By Pat Wiedenkeller    Front Page of the LI section in the NY Times 11/16/2009

 

LIFE’S demands have so far kept college and a career out of reach for Monica Juarez. She is 19 and a single mother of two. She works two jobs — at a Waldbaum’s supermarket in Hauppauge and a Teachers Federal Credit Union in Amityville — and shares a one-room apartment in Central Islip with her boys, Alexavier, 2, and Geremiah, 3 months.

That hasn’t kept her from yearning for something better. “It’s too hard,” she said last month, standing outside a community college classroom in Sayville. “I need a bigger place for my kids. Everything is for my kids.”

What brought her to the Sayville Downtown Center, a branch of Suffolk County Community College, is not the usual quest for an associate’s degree.

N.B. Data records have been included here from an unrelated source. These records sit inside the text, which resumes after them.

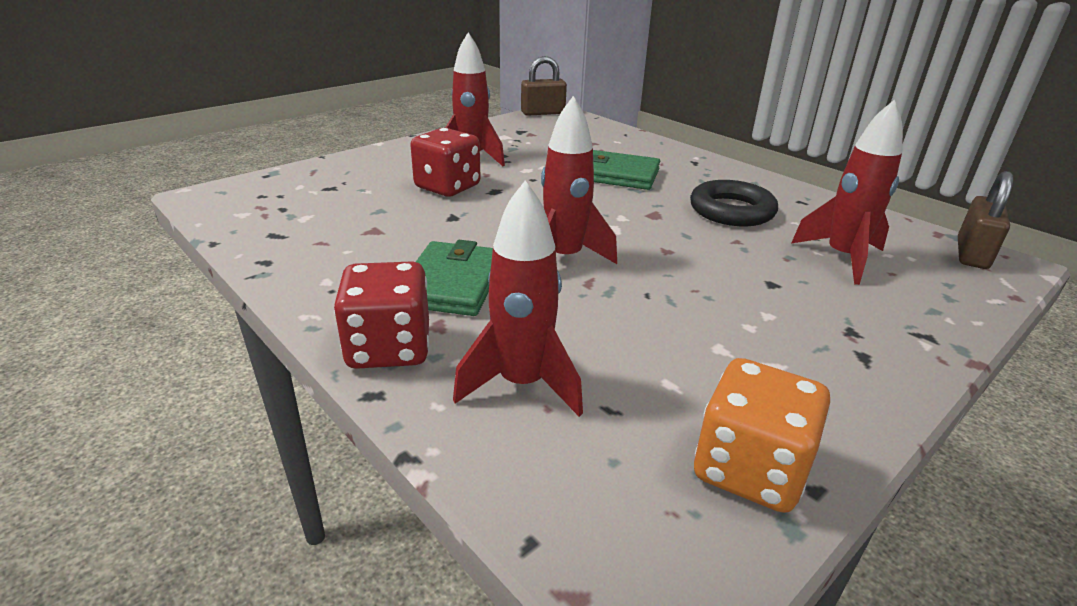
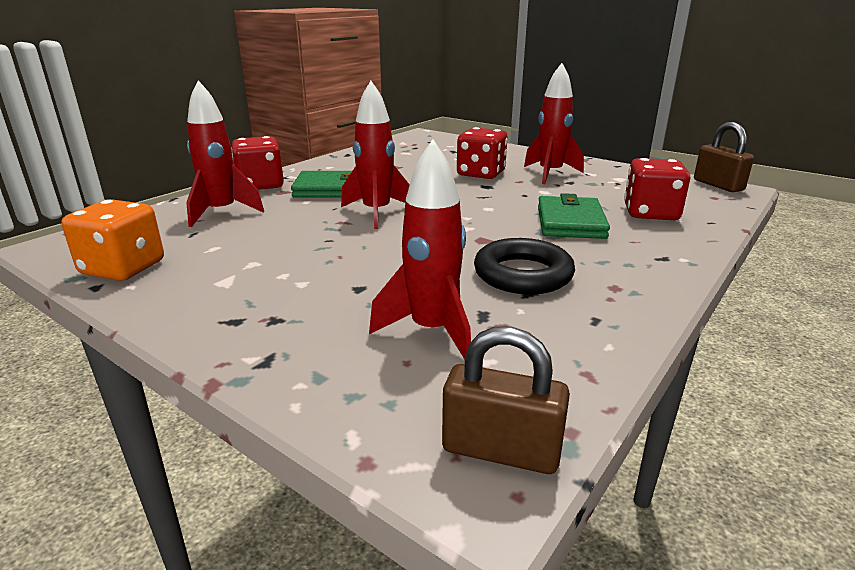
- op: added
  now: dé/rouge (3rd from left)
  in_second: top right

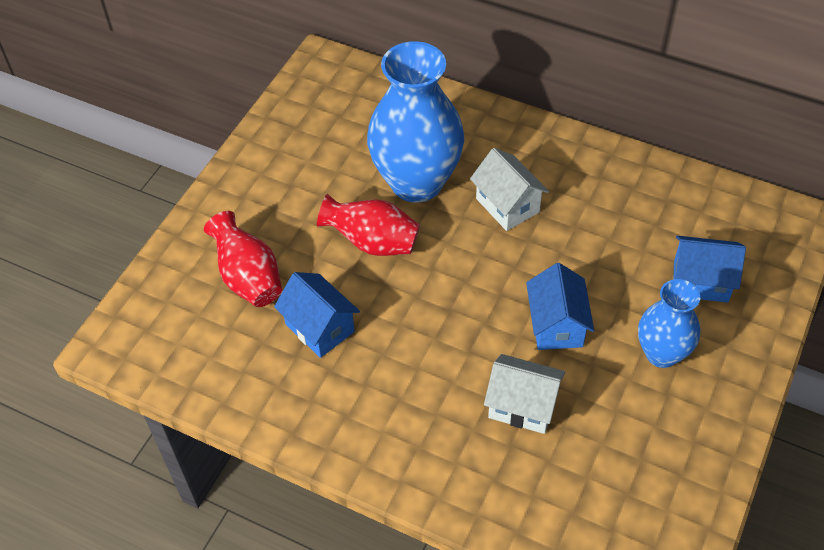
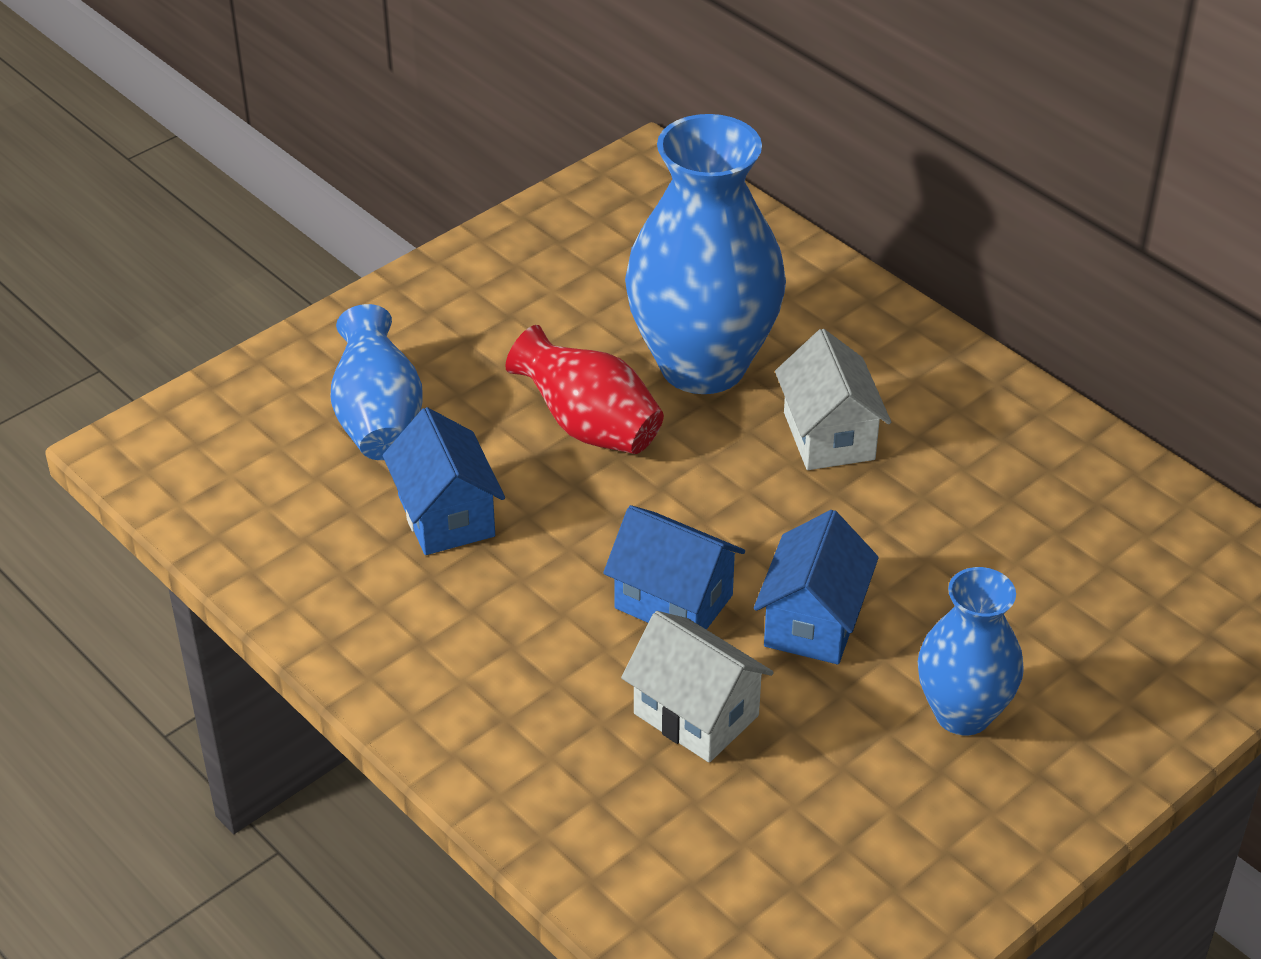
- op: recoloured
  was: vase/rouge (1st from left)
  now: vase/bleu (1st from left)
  in_first: middle left
  in_second: middle left
- op: moved
  was: maison/bleu (3rd from left in the first image)
  now: maison/bleu (2nd from left)
  in_first: middle right
  in_second: centre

Instead, Ms. Juarez has spent most weekday evenings since mid-September with eight other students as they hustle through the college’s Pharmacy Technician/Pharmacy Technician Assistant Program. That eight-month, noncredit course will prepare them for a national certification exam. If they pass, they can make $11 to $25 an hour as a retail or hospital pharmacy assistant.

It is one of the fastest-growing occupations in the country, according to the Department of Labor, and Ms. Juarez has decided it is her path to a solid future. “Everyone’s going to need medical care, right?” she said.